It’s always the case that history is a learning experience, that we use it to inform the present and the future. If you aspire to political leadership or cultural influence, don’t focus on the Margaret Thatcher we all love to hate, the one who got away from the IRA. Focus on the inconsolable Thatcher who was ruthlessly dispatched by her own party and sent into a kind of internal exile.
It doesn’t matter if you’re Prime Minister or a single issue campaigner with a happy relationship with the cardinals of the commentariat at Radio 4. If you prize your position more than your principles (which, in Thatcher’s case, was not difficult since she seemed entirely lacking in any kind of principles or moral compass other than might is right) sooner or later you will do vile and unpleasant things to defend that position. (Incidentally, lest anyone think this is a right wing trait only, it’s worth reading Danny the Red’s accounts of the travails within the NUM recently.) Some of the way I view the world is necessary self defence – anger is not good for me, but some of it, too, is an attempt to work out a way of being better at what I try to do politically and in my community.
In case I need to spell this out, here it comes. When I read about prominent single issue feminists treating women of colour, trans people, or women whose sexuality they don’t approve of, like shit, I do get angry. But I try to channel that anger into analysis, into trying to understand the level of principle that underpins the individual, and the extent to which they’re being a shit because they’re defending a position, or simply because they want to be in the tent pissing champagne out at the rest of us.

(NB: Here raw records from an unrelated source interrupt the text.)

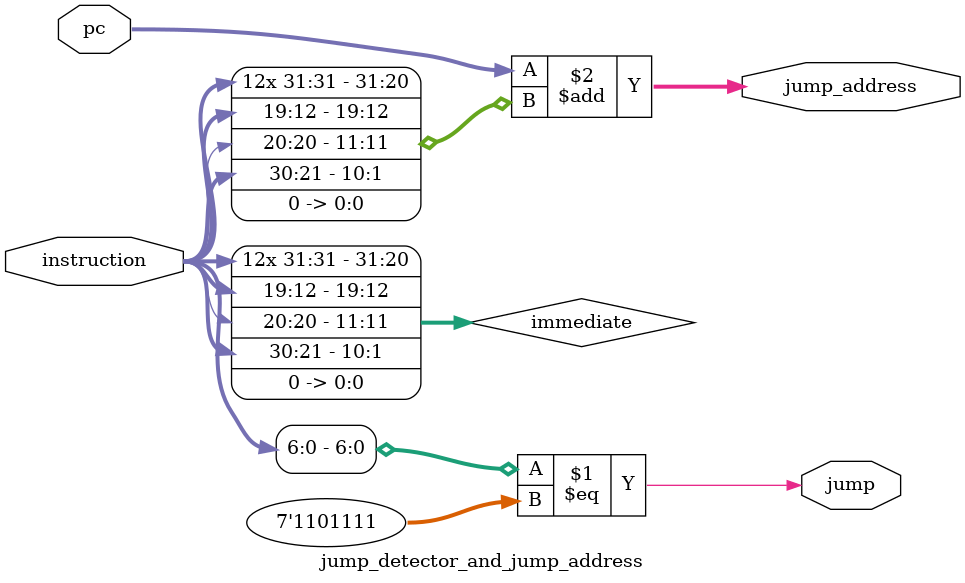
<source format=v>
`timescale 1ns / 1ps


module jump_detector_and_jump_address(
input [31:0]pc,
input [31:0]instruction,
output jump,
output [31:0] jump_address
    );
    
    wire [31:0]immediate;
    
    assign jump=            (instruction[6:0]==7'b1101111);
    assign immediate=       {{12{instruction[31]}},instruction[31],instruction[19:12],instruction[20],instruction[30:21],1'b0};
    assign jump_address=    pc+immediate;
endmodule

</source>
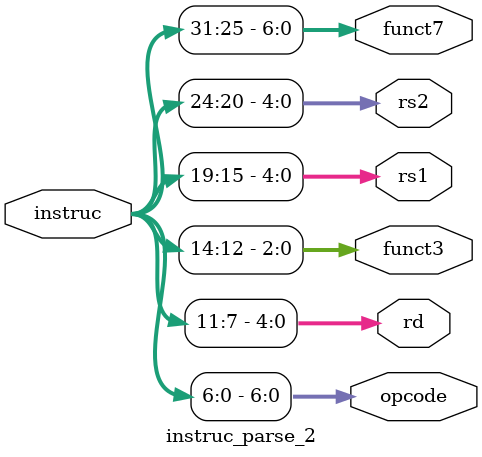
<source format=v>
module instruc_parse_2
(
    input [31:0] instruc,
    output [6:0] opcode,
    output [4:0] rd,
    output [2:0] funct3,
    output [4:0] rs1,
    output [4:0] rs2,
    output [6:0] funct7

);

assign opcode = instruc[6:0];
assign rd = instruc[11:7];
assign funct3 = instruc[14:12];
assign rs1 = instruc[19:15];
assign rs2 = instruc[24:20];
assign funct7 = instruc[31:25];


endmodule // instruc_parse 
</source>
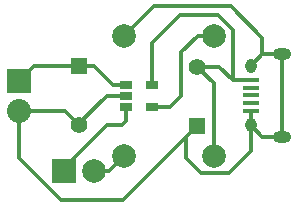
<source format=gbr>
G04 #@! TF.FileFunction,Copper,L2,Bot,Signal*
%FSLAX46Y46*%
G04 Gerber Fmt 4.6, Leading zero omitted, Abs format (unit mm)*
G04 Created by KiCad (PCBNEW 4.0.5) date Thursday 06 April 2017 14:50:24*
%MOMM*%
%LPD*%
G01*
G04 APERTURE LIST*
%ADD10C,0.100000*%
%ADD11R,2.032000X2.032000*%
%ADD12O,2.032000X2.032000*%
%ADD13R,2.000000X2.000000*%
%ADD14C,2.000000*%
%ADD15R,1.350000X0.400000*%
%ADD16O,0.950000X1.250000*%
%ADD17O,1.550000X1.000000*%
%ADD18C,1.998980*%
%ADD19R,1.060000X0.650000*%
%ADD20R,1.400000X1.400000*%
%ADD21C,1.400000*%
%ADD22C,0.350000*%
G04 APERTURE END LIST*
D10*
D11*
X2160000Y10860000D03*
D12*
X2160000Y8320000D03*
D13*
X5970000Y3240000D03*
D14*
X8510000Y3240000D03*
D15*
X21755660Y10916300D03*
X21755660Y10266300D03*
X21755660Y9616300D03*
X21755660Y8966300D03*
X21755660Y8316300D03*
D16*
X21755660Y12116300D03*
X21755660Y7116300D03*
D17*
X24455660Y13116300D03*
X24455660Y6116300D03*
D18*
X18670000Y4510000D03*
X11050000Y4510000D03*
X11050000Y14670000D03*
X18670000Y14670000D03*
D19*
X11220000Y8640000D03*
X11220000Y9590000D03*
X11220000Y10540000D03*
X13420000Y10540000D03*
X13420000Y8640000D03*
D20*
X17260300Y7062700D03*
D21*
X17260300Y12062700D03*
D20*
X7240000Y12130000D03*
D21*
X7240000Y7130000D03*
D22*
X7240000Y12130000D02*
X3430000Y12130000D01*
X3430000Y12130000D02*
X2160000Y10860000D01*
X11220000Y10540000D02*
X10100000Y10540000D01*
X8510000Y12130000D02*
X7240000Y12130000D01*
X10100000Y10540000D02*
X8510000Y12130000D01*
X2160000Y8320000D02*
X2160000Y4294100D01*
X10961100Y763500D02*
X16257000Y6059400D01*
X5690600Y763500D02*
X10961100Y763500D01*
X2160000Y4294100D02*
X5690600Y763500D01*
X21755660Y8316300D02*
X21755660Y7116300D01*
X21755660Y7116300D02*
X21755660Y4877860D01*
X21755660Y4877860D02*
X19889200Y3011400D01*
X19889200Y3011400D02*
X17539700Y3011400D01*
X17539700Y3011400D02*
X16257000Y4294100D01*
X16257000Y4294100D02*
X16257000Y6059400D01*
X16257000Y6059400D02*
X17260300Y7062700D01*
X22759400Y13116300D02*
X22759400Y14504900D01*
X13539200Y17159200D02*
X11050000Y14670000D01*
X20105100Y17159200D02*
X13539200Y17159200D01*
X22759400Y14504900D02*
X20105100Y17159200D01*
X7240000Y7130000D02*
X7240000Y7240500D01*
X7240000Y7240500D02*
X9589500Y9590000D01*
X9589500Y9590000D02*
X11220000Y9590000D01*
X2160000Y8320000D02*
X6050000Y8320000D01*
X6050000Y8320000D02*
X7240000Y7130000D01*
X24455660Y6116300D02*
X24455660Y13116300D01*
X24455660Y6116300D02*
X22755660Y6116300D01*
X22755660Y6116300D02*
X21755660Y7116300D01*
X24455660Y13116300D02*
X22759400Y13116300D01*
X22759400Y13116300D02*
X22755660Y13116300D01*
X22755660Y13116300D02*
X21755660Y12116300D01*
X18670000Y4510000D02*
X18670000Y10653000D01*
X18670000Y10653000D02*
X17260300Y12062700D01*
X20308300Y10916300D02*
X20308300Y15139900D01*
X13420000Y14093600D02*
X13420000Y10540000D01*
X15749000Y16422600D02*
X13420000Y14093600D01*
X19025600Y16422600D02*
X15749000Y16422600D01*
X20308300Y15139900D02*
X19025600Y16422600D01*
X17260300Y12062700D02*
X19105600Y12062700D01*
X20252000Y10916300D02*
X20308300Y10916300D01*
X20308300Y10916300D02*
X21755660Y10916300D01*
X19105600Y12062700D02*
X20252000Y10916300D01*
X5970000Y3240000D02*
X5970000Y3468600D01*
X5970000Y3468600D02*
X9576800Y7075400D01*
X9576800Y7075400D02*
X10834100Y7075400D01*
X10834100Y7075400D02*
X11220000Y7461300D01*
X11220000Y7461300D02*
X11220000Y8640000D01*
X8510000Y3240000D02*
X9780000Y3240000D01*
X9780000Y3240000D02*
X11050000Y4510000D01*
X13420000Y8640000D02*
X14938700Y8640000D01*
X17285700Y14670000D02*
X18670000Y14670000D01*
X15901400Y13285700D02*
X17285700Y14670000D01*
X15901400Y9602700D02*
X15901400Y13285700D01*
X14938700Y8640000D02*
X15901400Y9602700D01*
M02*

</source>
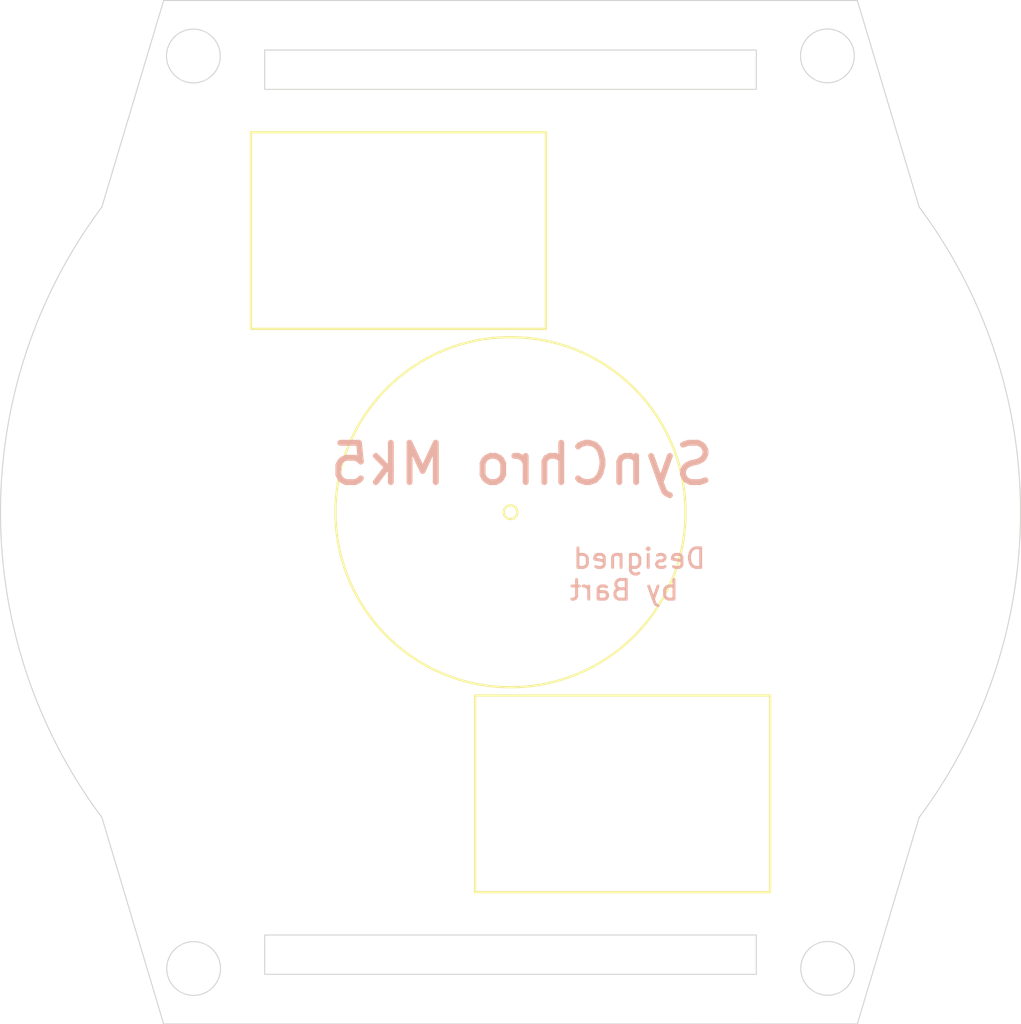
<source format=kicad_pcb>
(kicad_pcb (version 20171130) (host pcbnew 5.1.4-1.fc30)

  (general
    (thickness 1.6)
    (drawings 35)
    (tracks 0)
    (zones 0)
    (modules 0)
    (nets 1)
  )

  (page A4)
  (layers
    (0 F.Cu signal)
    (31 B.Cu signal)
    (32 B.Adhes user)
    (33 F.Adhes user)
    (34 B.Paste user)
    (35 F.Paste user)
    (36 B.SilkS user)
    (37 F.SilkS user)
    (38 B.Mask user)
    (39 F.Mask user)
    (40 Dwgs.User user)
    (41 Cmts.User user)
    (42 Eco1.User user)
    (43 Eco2.User user)
    (44 Edge.Cuts user)
    (45 Margin user)
    (46 B.CrtYd user)
    (47 F.CrtYd user)
    (48 B.Fab user)
    (49 F.Fab user)
  )

  (setup
    (last_trace_width 0.25)
    (trace_clearance 0.2)
    (zone_clearance 0.508)
    (zone_45_only no)
    (trace_min 0.2)
    (via_size 0.8)
    (via_drill 0.4)
    (via_min_size 0.4)
    (via_min_drill 0.3)
    (uvia_size 0.3)
    (uvia_drill 0.1)
    (uvias_allowed no)
    (uvia_min_size 0.2)
    (uvia_min_drill 0.1)
    (edge_width 0.05)
    (segment_width 0.2)
    (pcb_text_width 0.3)
    (pcb_text_size 1.5 1.5)
    (mod_edge_width 0.12)
    (mod_text_size 1 1)
    (mod_text_width 0.15)
    (pad_size 1.524 1.524)
    (pad_drill 0.762)
    (pad_to_mask_clearance 0.051)
    (solder_mask_min_width 0.25)
    (aux_axis_origin 0 0)
    (visible_elements 7FFFFFFF)
    (pcbplotparams
      (layerselection 0x010f0_7ffffffe)
      (usegerberextensions false)
      (usegerberattributes false)
      (usegerberadvancedattributes false)
      (creategerberjobfile false)
      (excludeedgelayer true)
      (linewidth 0.150000)
      (plotframeref false)
      (viasonmask false)
      (mode 1)
      (useauxorigin false)
      (hpglpennumber 1)
      (hpglpenspeed 20)
      (hpglpendiameter 15.000000)
      (psnegative false)
      (psa4output false)
      (plotreference true)
      (plotvalue true)
      (plotinvisibletext false)
      (padsonsilk false)
      (subtractmaskfromsilk false)
      (outputformat 1)
      (mirror false)
      (drillshape 0)
      (scaleselection 1)
      (outputdirectory "/home/bartosz/projekty/arm/workspace/Spinner/doc/case/V3/base/output/"))
  )

  (net 0 "")

  (net_class Default "To jest domyślna klasa połączeń."
    (clearance 0.2)
    (trace_width 0.25)
    (via_dia 0.8)
    (via_drill 0.4)
    (uvia_dia 0.3)
    (uvia_drill 0.1)
  )

  (gr_text "Designed\n  by Bart" (at 223.08 76.63) (layer B.SilkS)
    (effects (font (size 1 1) (thickness 0.15)) (justify mirror))
  )
  (gr_text "SynChro Mk5" (at 217.11 71.03) (layer B.SilkS)
    (effects (font (size 2 2) (thickness 0.3)) (justify mirror))
  )
  (gr_line (start 234.168 99.49) (end 237.308 88.99) (layer Edge.Cuts) (width 0.05) (tstamp 5ECC0DD4))
  (gr_line (start 234.168 47.45) (end 237.308 57.95) (layer Edge.Cuts) (width 0.05) (tstamp 5ECC0DD3))
  (gr_line (start 229.082 47.45) (end 234.168 47.45) (layer Edge.Cuts) (width 0.05) (tstamp 5ECC0DD2))
  (gr_line (start 198.892 99.49) (end 195.752 88.99) (layer Edge.Cuts) (width 0.05) (tstamp 5ECC0DD1))
  (gr_line (start 229.082 99.49) (end 198.892 99.49) (layer Edge.Cuts) (width 0.05) (tstamp 5ECC0DD0))
  (gr_line (start 229.082 47.45) (end 198.892 47.45) (layer Edge.Cuts) (width 0.05) (tstamp 5ECC0DCF))
  (gr_line (start 198.892 47.45) (end 195.751999 57.950002) (layer Edge.Cuts) (width 0.05) (tstamp 5ECC0DCE))
  (gr_line (start 229.082 99.49) (end 234.168 99.49) (layer Edge.Cuts) (width 0.05) (tstamp 5ECC0DCD))
  (gr_arc (start 216.53 73.47) (end 237.308 57.95) (angle 73.51533497) (layer Edge.Cuts) (width 0.05) (tstamp 5ECAA3CD))
  (gr_arc (start 216.53 73.47) (end 195.752 88.99) (angle 73.51533011) (layer Edge.Cuts) (width 0.05) (tstamp 5ECAA3CC))
  (gr_circle (center 200.415883 96.673337) (end 201.783715 96.673337) (layer Edge.Cuts) (width 0.05) (tstamp 5EC8E3AA))
  (gr_circle (center 232.656 96.666169) (end 234.023832 96.666169) (layer Edge.Cuts) (width 0.05) (tstamp 5EC8E3AA))
  (gr_circle (center 232.644117 50.266663) (end 234.011949 50.266663) (layer Edge.Cuts) (width 0.05) (tstamp 5EC8E3AA))
  (gr_circle (center 216.53 73.47) (end 216.878855 73.47) (layer Cmts.User) (width 0.12) (tstamp 5EC8E392))
  (gr_circle (center 200.404 50.273831) (end 201.771832 50.273831) (layer Edge.Cuts) (width 0.05) (tstamp 5EC8E346))
  (gr_line (start 229.73 82.79) (end 214.73 82.79) (layer F.SilkS) (width 0.12) (tstamp 5DA1A39D))
  (gr_line (start 229.73 92.79) (end 229.73 82.79) (layer F.SilkS) (width 0.12) (tstamp 5DA1A39C))
  (gr_line (start 214.73 82.79) (end 214.73 92.79) (layer F.SilkS) (width 0.12) (tstamp 5DA1A39B))
  (gr_line (start 214.73 92.79) (end 229.73 92.79) (layer F.SilkS) (width 0.12) (tstamp 5DA1A39A))
  (gr_circle (center 216.53 73.47) (end 216.69 73.78) (layer F.SilkS) (width 0.12) (tstamp 5DA1A37B))
  (gr_line (start 218.33 54.15) (end 203.33 54.15) (layer F.SilkS) (width 0.12))
  (gr_line (start 218.33 64.15) (end 218.33 54.15) (layer F.SilkS) (width 0.12))
  (gr_line (start 203.33 64.15) (end 218.33 64.15) (layer F.SilkS) (width 0.12))
  (gr_line (start 203.33 54.15) (end 203.33 64.15) (layer F.SilkS) (width 0.12))
  (gr_circle (center 216.53 73.47) (end 225.43 73.47) (layer F.SilkS) (width 0.12))
  (gr_line (start 204.03 51.97) (end 229.03 51.97) (layer Edge.Cuts) (width 0.05) (tstamp 5DA19EB7))
  (gr_line (start 229.03 49.97) (end 229.03 51.97) (layer Edge.Cuts) (width 0.05) (tstamp 5DA19EB6))
  (gr_line (start 204.03 51.97) (end 204.03 49.97) (layer Edge.Cuts) (width 0.05) (tstamp 5DA19EB5))
  (gr_line (start 229.03 49.97) (end 204.03 49.97) (layer Edge.Cuts) (width 0.05) (tstamp 5DA19EB4))
  (gr_line (start 229.03 94.97) (end 204.03 94.97) (layer Edge.Cuts) (width 0.05) (tstamp 5DA19E70))
  (gr_line (start 229.03 94.97) (end 229.03 96.97) (layer Edge.Cuts) (width 0.05))
  (gr_line (start 204.03 96.97) (end 229.03 96.97) (layer Edge.Cuts) (width 0.05))
  (gr_line (start 204.03 96.97) (end 204.03 94.97) (layer Edge.Cuts) (width 0.05))

)

</source>
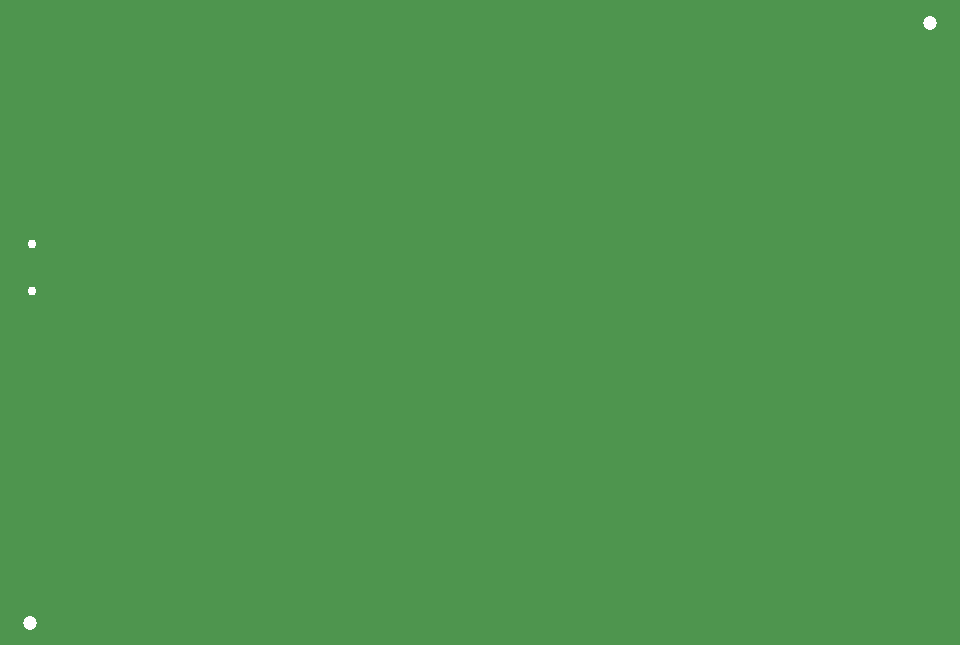
<source format=gbs>
G04 EAGLE Gerber RS-274X export*
G75*
%MOMM*%
%FSLAX34Y34*%
%LPD*%
%INSoldermask Bottom*%
%IPNEG*%
%AMOC8*
5,1,8,0,0,1.08239X$1,22.5*%
G01*
%ADD10C,0.753200*%
%ADD11C,1.203200*%


D10*
X-1030060Y418780D03*
X-1030060Y378780D03*
D11*
X-269800Y606500D03*
X-1031800Y98500D03*
M02*

</source>
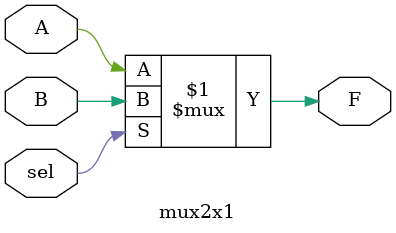
<source format=v>
module mux2x1(A,B,sel,F);
input A,B,sel;
output F;
assign F = sel ? B:A;
endmodule

</source>
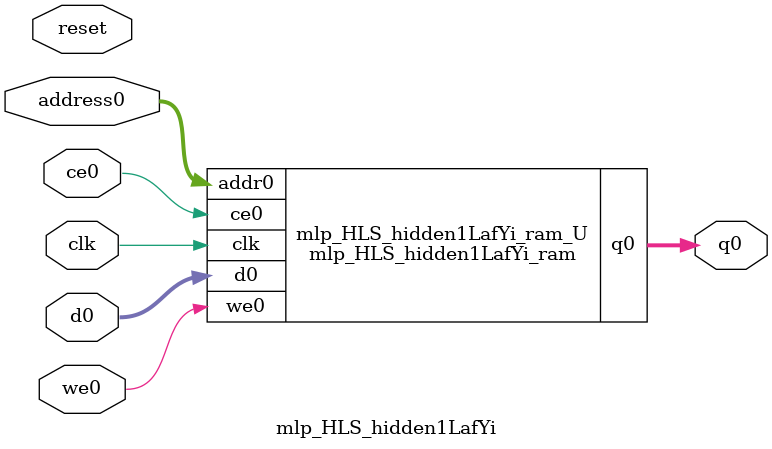
<source format=v>
`timescale 1 ns / 1 ps
module mlp_HLS_hidden1LafYi_ram (addr0, ce0, d0, we0, q0,  clk);

parameter DWIDTH = 32;
parameter AWIDTH = 7;
parameter MEM_SIZE = 112;

input[AWIDTH-1:0] addr0;
input ce0;
input[DWIDTH-1:0] d0;
input we0;
output reg[DWIDTH-1:0] q0;
input clk;

(* ram_style = "block" *)reg [DWIDTH-1:0] ram[0:MEM_SIZE-1];




always @(posedge clk)  
begin 
    if (ce0) begin
        if (we0) 
            ram[addr0] <= d0; 
        q0 <= ram[addr0];
    end
end


endmodule

`timescale 1 ns / 1 ps
module mlp_HLS_hidden1LafYi(
    reset,
    clk,
    address0,
    ce0,
    we0,
    d0,
    q0);

parameter DataWidth = 32'd32;
parameter AddressRange = 32'd112;
parameter AddressWidth = 32'd7;
input reset;
input clk;
input[AddressWidth - 1:0] address0;
input ce0;
input we0;
input[DataWidth - 1:0] d0;
output[DataWidth - 1:0] q0;



mlp_HLS_hidden1LafYi_ram mlp_HLS_hidden1LafYi_ram_U(
    .clk( clk ),
    .addr0( address0 ),
    .ce0( ce0 ),
    .we0( we0 ),
    .d0( d0 ),
    .q0( q0 ));

endmodule


</source>
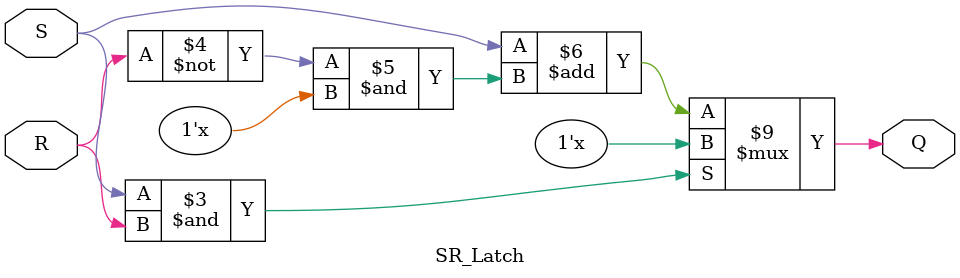
<source format=v>
module Binary_Cell(
    input in,//input data used for write function
    input read_write,//1 -> read, 0 -> write
    input select,//if select is high(1'b1) then the binary_call can be used to read/write
    output out//final output of binary cell 
);

wire net1,net2,net3,net4;
begin
    and(net1, in, ~read_write, select);
    and(net2, ~in, ~read_write, select);
    SR_Latch v(net1, net2, net3);
    and(out, select, read_write, net3);
end

endmodule 


//SR Latch module 
module SR_Latch(
    input S,R,
    output reg Q = 1'b0//initialization
);

always @(S or R) begin
    if(S & R == 1)//ambiguity state SR != 1 
        Q <= Q;
    else
        Q <= S + (~R & Q);//next state logic
end

endmodule 


</source>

I fear for those who think their place inside the tent is bought and paid for, with bank notes or with dutiful service at the temple of hegemony, slapping down dissent and diversity, because the one certainty is that unless they are willing to contemplate harming and knocking down others, abandoning any last vestige of principle along the way, their tenure will be strictly limited.
It’s reported this week that Thatcher, alone in Downing Street, contemplated imposing a State of Emergency and effectively abandoning democracy in order to use troops to move coal. Would she have used those self same troops to crush any dissent? Of course. Did she set out to be a few steps away from dictatorship, presiding over a government that accepted shoot to kill in Ulster or casually ordering the death of hundreds of sailors in the South Atlantic to make a point, back in the 1950s when she set her sights at a seat in Parliament? I doubt it. That lesson needs to be remembered by anyone who thinks that, in any given situation, it’s more important to defend a position or a privilege than a principle.